Pourquoi entendons-nous parler davantage de changements climatiques que d’effondrement de la biodiversité?
Parce que les changements climatiques représentent des opportunités de croissance verte tandis que les personnes qui alertent contre l’effondrement de la biodiversité parlent de plus en plus de décroissance comme solution crédible. Et ce mot-là fait peur.
Les changements climatiques, ça se résume pas mal à une question de surplus de GES qui créent un effet cascade. Résumé de façon simpliste comme je viens de le faire, ça donne l’impression que tout ce que nous avons à faire pour régler les changements climatiques, c’est de réduire les GES que nous émettons. On n’a pas besoin de s’attaquer aux causes profondes du dérèglement, juste substituer un type d’énergie qui émet beaucoup de GES (les énergies fossiles) par d’autres plus «propres» (solaire, éolien ou hydroélectrique). Le «problème» climatique est «simple» et «facile» à mesure. Et en plus, le régler crée des nouvelles opportunités de marché pour la croissance verte. C’est génial non?
De l’autre côté, pour la perte de la biodiversité, c’est plus complexe. Ça demande de prendre en compte la diversité des écosystèmes, la diversité des espèces et la diversité génétique en plus de l’interaction entre ces trois piliers-là. On sait qu’il reste encore beaucoup à étudier pour comprendre le phénomène. Heureusement, même si c’est plus complexe, il y a quand même un certain consensus sur les causes majeures de l’érosion de la biodiversité:
- La destruction et la fragmentation des habitats qui forcent les espèces à se déplacer ou qui les font disparaitre.
- La surexploitation des ressources naturelles qui bouleversent l’ensemble de la chaîne alimentaire.
- Les changements climatiques qui modifient directement les milieux de vie par l’augmentation des température et l’acidification des océans. Et contrairement à la croyance populaire, c’est seulement la 3e cause directe de l’effondrement de la biodiversité.
- Les pollutions chimiques, physiques, sonores, lumineuses et électromagnétiques causées par les activités humaines.
- Les espèces exotiques envahissantes, autant causées par le transport et la mondialisation des échanges que par les changements climatiques.
Comment on règle ça?
Il n’y a pas des tonnes de solutions : il faut arrêter de détruire les habitats naturels (en grande partie avec les changements d’usage des sols causés par l’urbanisation et l’industrie) et restaurer des diversités d’habitats, en plus de cesser de surexploiter les ressources naturelles.
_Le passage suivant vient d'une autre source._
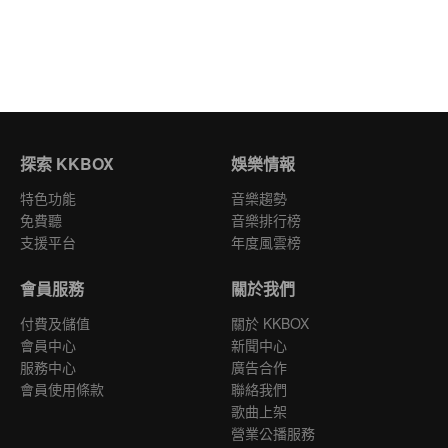
探索 KKBOX
娛樂情報
特色功能
音樂趨勢
免費聽
音樂排行榜
支援平台
年度風雲榜
會員服務
關於我們
付費及儲值
關於 KKBOX
會員中心
新聞中心
服務中心
廣告合作
會員使用條款
聯絡我們
歌曲上架
營業公播服務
Il faut surtout prendre conscience qu’on vit dans un monde aux ressources qui ne sont pas infinies. Et que viser une croissance économique infinie, ce n’est pas juste con. C’est complètement irréaliste.
Oui, je sais. Je suis party pooper.
C’est aujourd’hui que débute la COP15 à Montréal. Un des objectifs, c’est de mettre à jour le Plan stratégique pour la diversité biologique 2011-2020 qui comprend une vision partagée, une mission, des buts stratégiques et 20 objectifs ambitieux mais réalisables, nommés « Objectifs d’Aichi ». Aucun de ces objectifs n’a été atteint en 10 ans. C’est pour s’entendre sur le Cadre mondial pour la biodiversité pour l’après 2020 qu’on se réunit à Montréal.
Est-ce que je suis cynique? Non. J’y crois encore. Pour vrai. J’ai encore espoir qu’on parvienne à s’entendre et qu’on prenne action pour renverser les tendances. Parce que je crois en nous et en notre capacité à s’entraider.
Ça prend du courage, de la vision, de la confiance et de l’ambition. Mais ça peut marcher.